◆ Extrait du texte:

* * * * * * *

Publié à l’automne 2018 Let Our Names Be Forgotten est un album estampillé Ragana & Thou. Bien que ces derniers soient assez friands de l’exercice il ne s’agit pas d’une collaboration en bonne et due forme entre les deux groupes mais d’un split LP, chacun s’occupant d’une face rien qu’à lui. Et voilà bien une phrase qui m’ennuie. Non pas pour ce qu’elle exprime – un disque, deux groupes – mais parce que sa tournure strictement genré au masculin oublie quelque chose d’important : Ragana est un duo de filles se définissant comme anarchistes et féministes et jouant une musique souvent qualifiée de witch doom.
Les étiquettes cela me fatigue toujours un peu (beaucoup) parce que pendant que l’on perd son temps à mettre les gens et les musiques dans des petites cases on passe toujours à côté de l’essentiel. Mais des fois les étiquettes servent quand même à quelque chose, surtout lorsque elles sont à ce point revendiquées. C’est bien le cas pour Ragana dont les engagements, les façons de faire, le discours et la musique traduisent une détermination politique, celle mettant le combat des femmes et des queers au centre de leurs préoccupations et de leurs volontés. Alors oui et même si cette chronique est écrite dans une langue sur laquelle veille une tribu consanguine de vieux grigous en uniformes de parade payés pour faire respecter des lois grammaticales telles que « en français le masculin l’emporte toujours sur le féminin » il me semble important de signaler que ce disque n’est pas qu’un disque.

* * * * * * *

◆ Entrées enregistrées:
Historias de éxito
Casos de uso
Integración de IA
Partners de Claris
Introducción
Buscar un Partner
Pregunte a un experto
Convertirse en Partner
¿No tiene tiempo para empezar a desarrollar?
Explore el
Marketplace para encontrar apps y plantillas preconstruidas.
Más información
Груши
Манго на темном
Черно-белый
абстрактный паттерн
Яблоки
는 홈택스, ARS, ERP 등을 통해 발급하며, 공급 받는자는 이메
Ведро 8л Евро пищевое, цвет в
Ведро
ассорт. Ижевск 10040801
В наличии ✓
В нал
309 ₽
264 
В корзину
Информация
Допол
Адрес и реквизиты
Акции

* * * * * * *

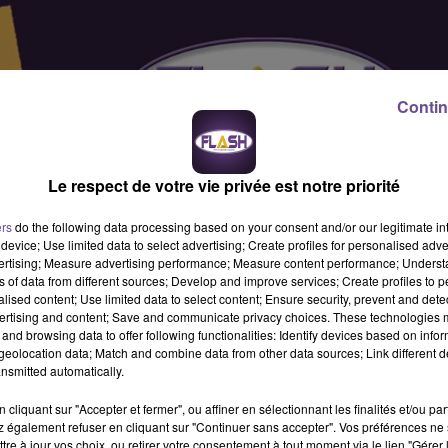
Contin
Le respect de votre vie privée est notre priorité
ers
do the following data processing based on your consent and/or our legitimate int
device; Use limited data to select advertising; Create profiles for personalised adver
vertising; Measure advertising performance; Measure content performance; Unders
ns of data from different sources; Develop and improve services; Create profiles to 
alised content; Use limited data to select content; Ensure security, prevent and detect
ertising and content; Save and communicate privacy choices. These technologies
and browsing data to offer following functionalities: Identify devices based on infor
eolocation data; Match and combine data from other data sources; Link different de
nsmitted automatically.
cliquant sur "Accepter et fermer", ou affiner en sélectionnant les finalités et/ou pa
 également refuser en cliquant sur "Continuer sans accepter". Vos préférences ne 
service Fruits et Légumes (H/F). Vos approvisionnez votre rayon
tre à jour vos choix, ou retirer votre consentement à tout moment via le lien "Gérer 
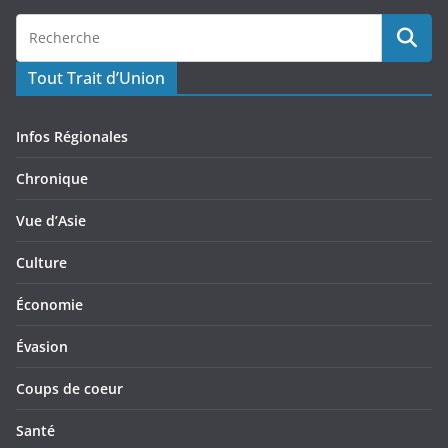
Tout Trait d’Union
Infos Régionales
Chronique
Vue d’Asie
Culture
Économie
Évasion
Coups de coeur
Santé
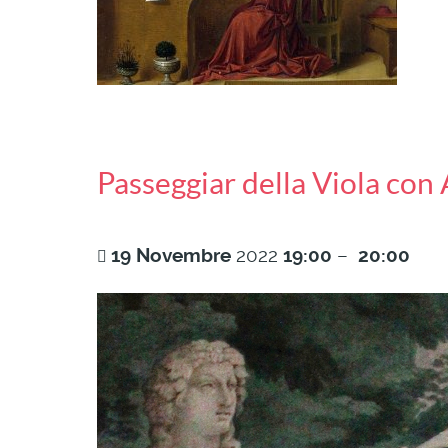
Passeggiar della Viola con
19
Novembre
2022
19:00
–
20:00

* * * * * * *

◆ Liste des tâches:
**1.** D'après la chronique, quelles sont toutes les choses chez Ragana qui traduisent une détermination politique ?
**2.** Sélectionnez chaque ligne des entrées où figure le mot « select ».
Ces entrées n'ont aucun lien avec la chronique.

◆ Réponses:
**1.** Les engagements, les façons de faire, le discours et la musique.

**2.**
device; Use limited data to select advertising; Create profiles for personalised adver
alised content; Use limited data to select content; Ensure security, prevent and detect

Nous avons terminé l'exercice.